Возможно, это говорило о Тиффани больше, чем она хотела бы.
Напротив поднимающейся луны черной стеной стояли холмы, закрывая половину неба. Мгновение она искала свет фонаря Бабули Болит…
Бабуля никогда не теряла ягнят. Одним из первых воспоминаний Тиффани была проведенная однажды ее матерью ночь у замерзшего окна морозной ночью в начале весны, с миллионом сияющих звезд, вспыхивающих на вершинах гор и одной желтой звездой из созвездия Бабули Болит, выписывающей зигзаги в ночи.

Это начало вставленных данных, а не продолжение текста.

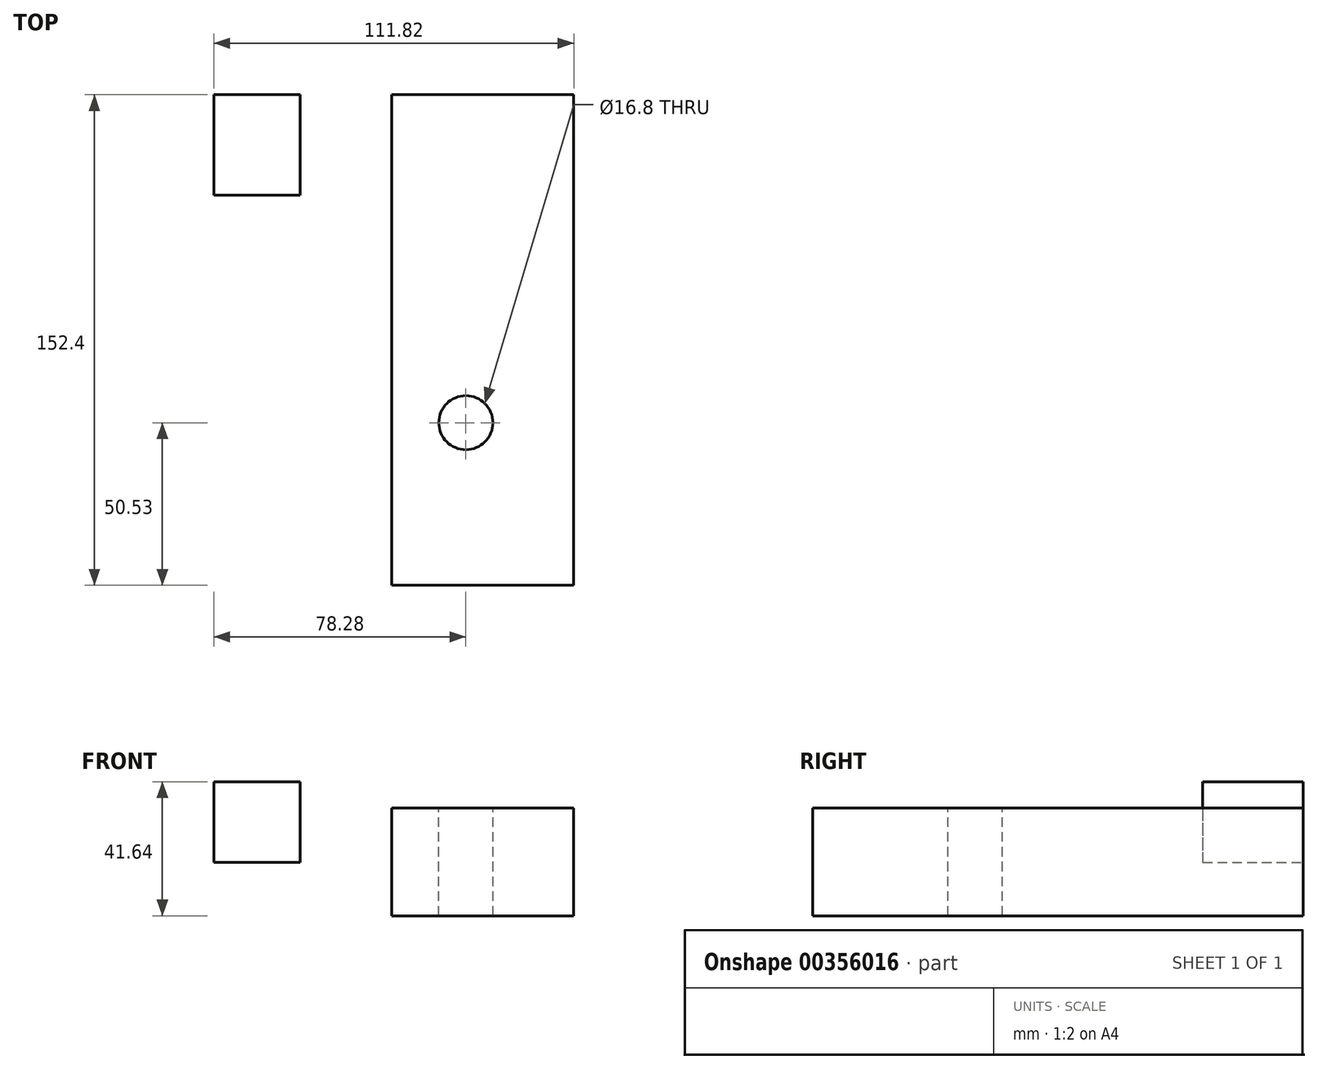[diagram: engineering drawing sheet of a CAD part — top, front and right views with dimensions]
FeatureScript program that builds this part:
annotation { "Feature Type Name" : "Feature", "Feature Type Description" : "" }
export const myFeature = defineFeature(function(context is Context, id is Id, definition is map)
    precondition{}
    {
        {
            var Q0;
            Q0=qCreatedBy(makeId("Front.planeOp"),FACE);
            var sketch = newSketch(context, id + "F0", { "sketchPlane" : qUnion([Q0])});
            skLineSegment(sketch, "E0.bottom", {"start": v(-22.97, 16.9) * mm, "end": v(33.54, 16.9) * mm});
            skLineSegment(sketch, "E0.top", {"start": v(-22.97, -16.64) * mm, "end": v(33.54, -16.64) * mm});
            skLineSegment(sketch, "E0.left", {"start": v(-22.97, 16.9) * mm, "end": v(-22.97, -16.64) * mm});
            skLineSegment(sketch, "E0.right", {"start": v(33.54, 16.9) * mm, "end": v(33.54, -16.64) * mm});
            skSolve(sketch);
        }
        {
            var Q0;
            Q0=makeQuery(id+"F0.imprint","IMPRINT",FACE,{"disambiguationData":[TD([[makeQuery(id+"F0.imprint","IMPRINT",EDGE,{"derivedFrom":sQuery(id+"F0.wireOp",EDGE,"E0.bottom")}),-1.0]])]});
            extrude(context, id + "F1", {"entities" : qUnion([Q0]), "depth" : 152.4 * mm});
        }
        {
            var Q0;
            Q0=makeQuery(id+"F1.opExtrude","SWEPT_FACE",FACE,{"disambiguationData":[OSD([sQuery(id+"F0.wireOp",EDGE,"E0.bottom")])]});
            var sketch = newSketch(context, id + "F2", { "sketchPlane" : qUnion([Q0])});
            skCircle(sketch, "E1", {"center": v(0, -101.87) * mm, "radius": 8.4 * mm});
            skSolve(sketch);
        }
        {
            var Q0;
            Q0=makeQuery(id+"F2.imprint","IMPRINT",FACE,{"disambiguationData":[TD([[makeQuery(id+"F2.imprint","IMPRINT",EDGE,{"derivedFrom":sQuery(id+"F2.wireOp",EDGE,"E1")}),1.0]])]});
            var Q1;
            Q1=sQuery(id+"F2.wireOp",EDGE,"E1");
            extrude(context, id + "F3", {"entities" : qUnion([Q0]), "operationType" : NewBodyOperationType.REMOVE, "surfaceEntities" : qUnion([Q1]), "oppositeDirection" : true, "depth" : 63.75 * mm});
        }
        {
            var Q0;
            Q0=qCreatedBy(makeId("Top.planeOp"),FACE);
            var sketch = newSketch(context, id + "F4", { "sketchPlane" : qUnion([Q0])});
            skLineSegment(sketch, "E2.bottom", {"start": v(-78.28, -31.17) * mm, "end": v(-51.53, -31.17) * mm});
            skLineSegment(sketch, "E2.top", {"start": v(-78.28, 0) * mm, "end": v(-51.53, 0) * mm});
            skLineSegment(sketch, "E2.left", {"start": v(-78.28, -31.17) * mm, "end": v(-78.28, 0) * mm});
            skLineSegment(sketch, "E2.right", {"start": v(-51.53, -31.17) * mm, "end": v(-51.53, 0) * mm});
            skSolve(sketch);
        }
        {
            var Q0;
            Q0=makeQuery(id+"F4.imprint","IMPRINT",FACE,{"disambiguationData":[TD([[makeQuery(id+"F4.imprint","IMPRINT",EDGE,{"derivedFrom":sQuery(id+"F4.wireOp",EDGE,"E2.bottom")}),1.0]])]});
            extrude(context, id + "F5", {"entities" : qUnion([Q0]), "depth" : 25 * mm});
        }
    });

Бабуля не легла бы спать, пока не нашла ягненка, какая бы не стояла погода…
Было только одно место, где кто-нибудь из большой семьи мог уединиться, и это была уборная. Она была трехместная, и это было место, куда шли, если хотели на некоторое время побыть в одиночестве. Там была свеча, и прошлогодний Ещегодник, висящий на веревке. Издатели знали своих читателей и печатали Ещегодник на мягкой тонкой бумаге.